Lapira (hope you don't mind the ping!)

Ooh, really interesting! I didn't read the prequel buttt...

The snippet really is fun! The way you expressed each character easily conveyed their personality without being overly stereotypical. Additionally, I like the firm/ fiery spirit of Tabitha and Ness' more mature demeanour. They bounce off each other well.

On to more critical points, there is a lack of description imo, more dialogue than anything. There's times when description can take the place of dialogue. Like instead of stuttering, you can describe his body language and expression more.

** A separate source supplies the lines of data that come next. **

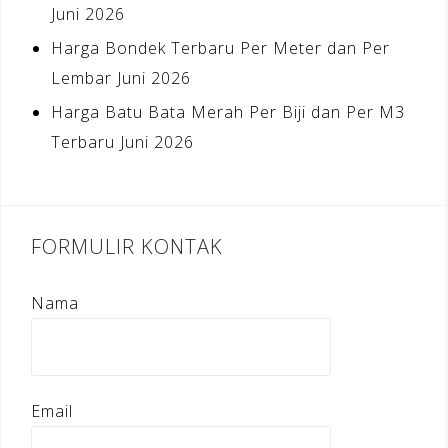
Juni 2026
Harga Bondek Terbaru Per Meter dan Per
Lembar Juni 2026
Harga Batu Bata Merah Per Biji dan Per M3
Terbaru Juni 2026
FORMULIR KONTAK
Nama
Email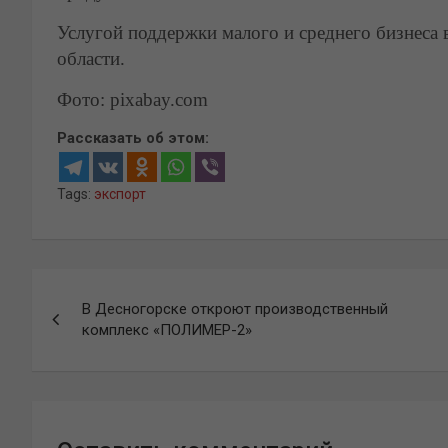
Услугой поддержки малого и среднего бизнеса
области.
Фото: pixabay.com
Рассказать об этом:
Tags:
экспорт
Навигация
В Десногорске откроют производственный
по
комплекс «ПОЛИМЕР-2»
записям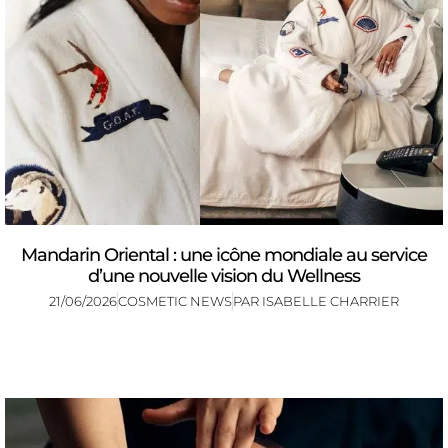
Mandarin Oriental : une icône mondiale au service
d’une nouvelle vision du Wellness
21/06/2026
COSMETIC NEWS
PAR
ISABELLE CHARRIER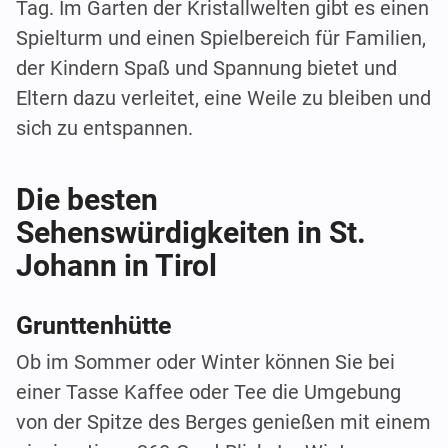
Tag. Im Garten der Kristallwelten gibt es einen
Spielturm und einen Spielbereich für Familien,
der Kindern Spaß und Spannung bietet und
Eltern dazu verleitet, eine Weile zu bleiben und
sich zu entspannen.
Die besten
Sehenswürdigkeiten in St.
Johann in Tirol
Grunttenhütte
Ob im Sommer oder Winter können Sie bei
einer Tasse Kaffee oder Tee die Umgebung
von der Spitze des Berges genießen mit einem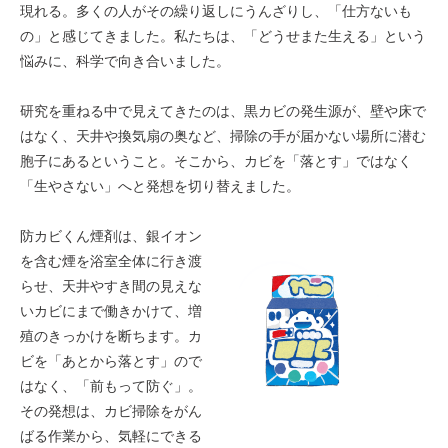
現れる。多くの人がその繰り返しにうんざりし、「仕方ないも
の」と感じてきました。私たちは、「どうせまた生える」という
悩みに、科学で向き合いました。
研究を重ねる中で見えてきたのは、黒カビの発生源が、壁や床で
はなく、天井や換気扇の奥など、掃除の手が届かない場所に潜む
胞子にあるということ。そこから、カビを「落とす」ではなく
「生やさない」へと発想を切り替えました。
防カビくん煙剤は、銀イオン
を含む煙を浴室全体に行き渡
らせ、天井やすき間の見えな
いカビにまで働きかけて、増
殖のきっかけを断ちます。カ
ビを「あとから落とす」ので
はなく、「前もって防ぐ」。
その発想は、カビ掃除をがん
ばる作業から、気軽にできる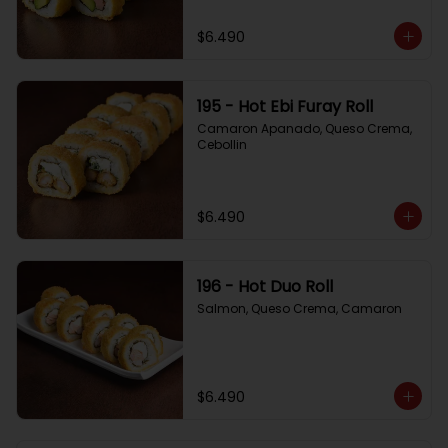
$6.490
195 - Hot Ebi Furay Roll
Camaron Apanado, Queso Crema, 
Cebollin
$6.490
196 - Hot Duo Roll
Salmon, Queso Crema, Camaron
$6.490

But this is more of a personal preference.

_________

Np. Here ya go! Super short lol

Tw for implied permanent injury and hospilization

Kier sits mutely in a white bed, the bleached scent around him barely registering. Actually, everything is not really computing at the moment.

There's three pillows at his back, yet he doesn't feel any of them; bright flowers sit in a vase, but he's not sure what they are; the curtains are open and sunlight is hitting him right in the face, yet his vision is spotty and dimmed. 


His legs are gone, he should be in pain—yet all he sees, hears, feels is static. 

Is this what those old veterans go through? When they lose something? The reality barely even sinks in, because they've already lost so much? 


...is that what he is now? A veteran? A tool, no longer of use?


The army's going to discharge him, that's obvious—and perhaps it will be honourably, with a small private gathering of his unit. Maybe even an after-party with his mates. A thank-you, a sign of appreciation and gratitude. 

A farewell, a final goodbye; a sign, he no longer belonged. 


His train of thought is broken by the creak of a door, impossibly loud. He turns, slowly, to see a man walk in. His footing is slow and measured, the clicks help ground the feline to a degree. And maybe the wolf releases this, because he proceeds to make his steps heavier. 

The crisp white uniform he wears is familiar, as is the blue visor hiding his eyes. The other is speaking, but Kier is more focussed on trying to recall who the other is. 


Finally, he remembers. 

He mechanically raises his arm in a salute, resolutely ignoring the faint buzz of pain. "Commander."